What you will do >>
Reproduce the passage of the rear-rack forum thread that begins at the words "Did you check" and ends after "grab another rack.", substituting "carrier" for every occurrence of "rack".

Page extract >>
((

# Rear rack for GT 29er used as commuter bike



## NinerNoob (May 13, 2011)

Anyone using a 29er to commute to work on? I just got myself a GT Karakoram 2.0 29er for mainly road + field tracks. I'm sure it's not much compared to what other readers on this forum have but compared to my previous bike it's a major change. 

I need a rear rack with a pack (don't like panniers nor backpacks) I think the Topeak MTX looks suitable, but the guys in the local bike store weren't sure if 29ers need special racks.

Any advice?


----------



## Leopold Porkstacker (Apr 21, 2010)

I know for sure that Axiom makes a rack that will fit on a 29er, I used to use one back when I had my 29er. Not sure what sort of new advancements they have come up with, but it's worth a look on their rack page:

http://www.axiomgear.com/products/gear/racks/


----------



## UncleRobin (Dec 28, 2009)

On my Pugsley, which is sorta like a 29er, I have a Topeak MTX rack and it seems fine to me. If that is any help at all.

UR


----------



## NinerNoob (May 13, 2011)

In the end I took a Topeak MTX beam rack (the E-type). 

The EXP/DXP bags that go with it were too small to fit both my laptop, shoes and clothes, the dimensions were just all wrong - and they are not very big bags.There's a good enough laptop bag which fits the beam rack. It was a real squash to get shoes and laptop in, so will leave shoes at work in future. 

Otherwise, a great rack/bag set up, sturdy, rigid and does what I need.


----------



## NinerNoob (May 13, 2011)

*Aw, snap*

Hmm. With 3.5kg of weight on the back of the MTX rack, we went over a small kerb and snap, rack dead after only 1.5 months of use. Bag survived with barely a scratch. Now i have to ride with a backpack in the July heat. Not very happy about that.


----------



## Dalton (Jun 30, 2004)

Did you check out the Planet Bike K.O.K.O. rack? Its $40 and it says it fits a 29er. I have one on my Trek Soho S 700c and it fits nicely and I think its a solid rack. For the money, I'd grab one of those if you want to grab another rack.


----------



## mtbxplorer (Dec 25, 2009)

Sorry to hear that, Niner. I would not have guessed except that I researched racks for my softtail for bikepacking this summer & those folks pretty much universally said seatpost racks do not hold up under off road real world conditions, too much stress on the cantilevered platform over rough ground, like a dozen bit the dust on the tour divide race. On the plus side it may be worth a call to Topeak's 800 # to see if you have any options there...I broke a part off a front fender bending it in the cold & they replaced it for cheap instead of having to buy the whole thing again because of 1 piece of plastic.


----------



## NinerNoob (May 13, 2011)

So I live in Israel and had bought the rack from the local Topeak distributor who also has a retail store. I gave the guy the snapped rack and asked him "what's wrong with this picture?". No questions asked, he came back 5 mins later with a replacement one and said he'll be sending the old one back to Topeak and will get a credit from them so won't cost me a penny. Result! 

Hope this one holds up longer, I'll be more careful over the bumps and will look into some ways to bolster the rack.


----------



## Yogii (Jun 5, 2008)

Look here: http://salsacycles.com/components/minimalist_rack/

and here: http://www.arkel-od.com/us/all-categories/bicycle-bike-pannier-rack/arkel-randonneur-rack.html


----------

))

Data to examine >>
((

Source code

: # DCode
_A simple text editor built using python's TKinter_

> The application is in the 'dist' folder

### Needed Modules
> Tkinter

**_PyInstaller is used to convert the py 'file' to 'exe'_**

))

Result of the task >>
Did you check out the Planet Bike K.O.K.O. carrier? Its $40 and it says it fits a 29er. I have one on my Trek Soho S 700c and it fits nicely and I think its a solid carrier. For the money, I'd grab one of those if you want to grab another carrier.